Dataset entries
━━━━

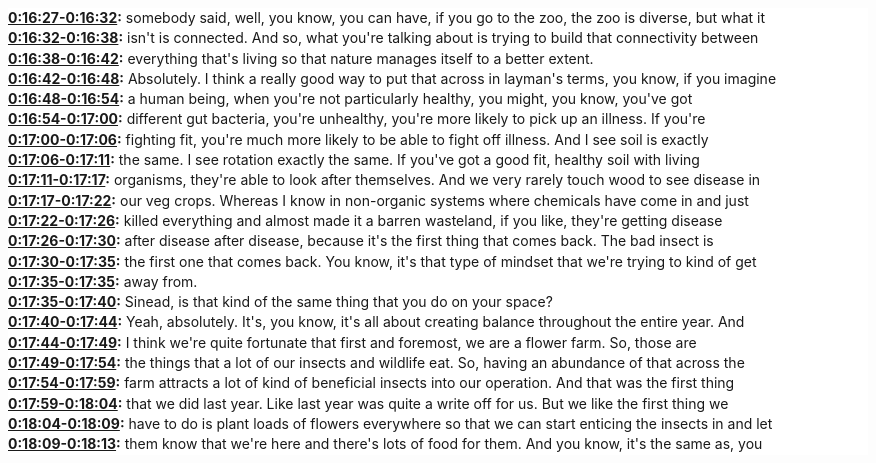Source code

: **[0:16:27-0:16:32](https://anchor.fm/farmgate/episodes/Veg--Horticulture---Putting-agroecology-into-practice-es0cpk#t=0:16:27):**  somebody said, well, you know, you can have, if you go to the zoo, the zoo is diverse, but what it  
**[0:16:32-0:16:38](https://anchor.fm/farmgate/episodes/Veg--Horticulture---Putting-agroecology-into-practice-es0cpk#t=0:16:32):**  isn't is connected. And so, what you're talking about is trying to build that connectivity between  
**[0:16:38-0:16:42](https://anchor.fm/farmgate/episodes/Veg--Horticulture---Putting-agroecology-into-practice-es0cpk#t=0:16:38):**  everything that's living so that nature manages itself to a better extent.  
**[0:16:42-0:16:48](https://anchor.fm/farmgate/episodes/Veg--Horticulture---Putting-agroecology-into-practice-es0cpk#t=0:16:42):**  Absolutely. I think a really good way to put that across in layman's terms, you know, if you imagine  
**[0:16:48-0:16:54](https://anchor.fm/farmgate/episodes/Veg--Horticulture---Putting-agroecology-into-practice-es0cpk#t=0:16:48):**  a human being, when you're not particularly healthy, you might, you know, you've got  
**[0:16:54-0:17:00](https://anchor.fm/farmgate/episodes/Veg--Horticulture---Putting-agroecology-into-practice-es0cpk#t=0:16:54):**  different gut bacteria, you're unhealthy, you're more likely to pick up an illness. If you're  
**[0:17:00-0:17:06](https://anchor.fm/farmgate/episodes/Veg--Horticulture---Putting-agroecology-into-practice-es0cpk#t=0:17:00):**  fighting fit, you're much more likely to be able to fight off illness. And I see soil is exactly  
**[0:17:06-0:17:11](https://anchor.fm/farmgate/episodes/Veg--Horticulture---Putting-agroecology-into-practice-es0cpk#t=0:17:06):**  the same. I see rotation exactly the same. If you've got a good fit, healthy soil with living  
**[0:17:11-0:17:17](https://anchor.fm/farmgate/episodes/Veg--Horticulture---Putting-agroecology-into-practice-es0cpk#t=0:17:11):**  organisms, they're able to look after themselves. And we very rarely touch wood to see disease in  
**[0:17:17-0:17:22](https://anchor.fm/farmgate/episodes/Veg--Horticulture---Putting-agroecology-into-practice-es0cpk#t=0:17:17):**  our veg crops. Whereas I know in non-organic systems where chemicals have come in and just  
**[0:17:22-0:17:26](https://anchor.fm/farmgate/episodes/Veg--Horticulture---Putting-agroecology-into-practice-es0cpk#t=0:17:22):**  killed everything and almost made it a barren wasteland, if you like, they're getting disease  
**[0:17:26-0:17:30](https://anchor.fm/farmgate/episodes/Veg--Horticulture---Putting-agroecology-into-practice-es0cpk#t=0:17:26):**  after disease after disease, because it's the first thing that comes back. The bad insect is  
**[0:17:30-0:17:35](https://anchor.fm/farmgate/episodes/Veg--Horticulture---Putting-agroecology-into-practice-es0cpk#t=0:17:30):**  the first one that comes back. You know, it's that type of mindset that we're trying to kind of get  
**[0:17:35-0:17:35](https://anchor.fm/farmgate/episodes/Veg--Horticulture---Putting-agroecology-into-practice-es0cpk#t=0:17:35):**  away from.  
**[0:17:35-0:17:40](https://anchor.fm/farmgate/episodes/Veg--Horticulture---Putting-agroecology-into-practice-es0cpk#t=0:17:35):**  Sinead, is that kind of the same thing that you do on your space?  
**[0:17:40-0:17:44](https://anchor.fm/farmgate/episodes/Veg--Horticulture---Putting-agroecology-into-practice-es0cpk#t=0:17:40):**  Yeah, absolutely. It's, you know, it's all about creating balance throughout the entire year. And  
**[0:17:44-0:17:49](https://anchor.fm/farmgate/episodes/Veg--Horticulture---Putting-agroecology-into-practice-es0cpk#t=0:17:44):**  I think we're quite fortunate that first and foremost, we are a flower farm. So, those are  
**[0:17:49-0:17:54](https://anchor.fm/farmgate/episodes/Veg--Horticulture---Putting-agroecology-into-practice-es0cpk#t=0:17:49):**  the things that a lot of our insects and wildlife eat. So, having an abundance of that across the  
**[0:17:54-0:17:59](https://anchor.fm/farmgate/episodes/Veg--Horticulture---Putting-agroecology-into-practice-es0cpk#t=0:17:54):**  farm attracts a lot of kind of beneficial insects into our operation. And that was the first thing  
**[0:17:59-0:18:04](https://anchor.fm/farmgate/episodes/Veg--Horticulture---Putting-agroecology-into-practice-es0cpk#t=0:17:59):**  that we did last year. Like last year was quite a write off for us. But we like the first thing we  
**[0:18:04-0:18:09](https://anchor.fm/farmgate/episodes/Veg--Horticulture---Putting-agroecology-into-practice-es0cpk#t=0:18:04):**  have to do is plant loads of flowers everywhere so that we can start enticing the insects in and let  
**[0:18:09-0:18:13](https://anchor.fm/farmgate/episodes/Veg--Horticulture---Putting-agroecology-into-practice-es0cpk#t=0:18:09):**  them know that we're here and there's lots of food for them. And you know, it's the same as, you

━━━━

Exercise description
Transcribe, word for word, every line from the one containing "entire year. And" through the final line of the entries, and nothing else.

Output for this task
**[0:17:40-0:17:44](https://anchor.fm/farmgate/episodes/Veg--Horticulture---Putting-agroecology-into-practice-es0cpk#t=0:17:40):**  Yeah, absolutely. It's, you know, it's all about creating balance throughout the entire year. And  
**[0:17:44-0:17:49](https://anchor.fm/farmgate/episodes/Veg--Horticulture---Putting-agroecology-into-practice-es0cpk#t=0:17:44):**  I think we're quite fortunate that first and foremost, we are a flower farm. So, those are  
**[0:17:49-0:17:54](https://anchor.fm/farmgate/episodes/Veg--Horticulture---Putting-agroecology-into-practice-es0cpk#t=0:17:49):**  the things that a lot of our insects and wildlife eat. So, having an abundance of that across the  
**[0:17:54-0:17:59](https://anchor.fm/farmgate/episodes/Veg--Horticulture---Putting-agroecology-into-practice-es0cpk#t=0:17:54):**  farm attracts a lot of kind of beneficial insects into our operation. And that was the first thing  
**[0:17:59-0:18:04](https://anchor.fm/farmgate/episodes/Veg--Horticulture---Putting-agroecology-into-practice-es0cpk#t=0:17:59):**  that we did last year. Like last year was quite a write off for us. But we like the first thing we  
**[0:18:04-0:18:09](https://anchor.fm/farmgate/episodes/Veg--Horticulture---Putting-agroecology-into-practice-es0cpk#t=0:18:04):**  have to do is plant loads of flowers everywhere so that we can start enticing the insects in and let  
**[0:18:09-0:18:13](https://anchor.fm/farmgate/episodes/Veg--Horticulture---Putting-agroecology-into-practice-es0cpk#t=0:18:09):**  them know that we're here and there's lots of food for them. And you know, it's the same as, you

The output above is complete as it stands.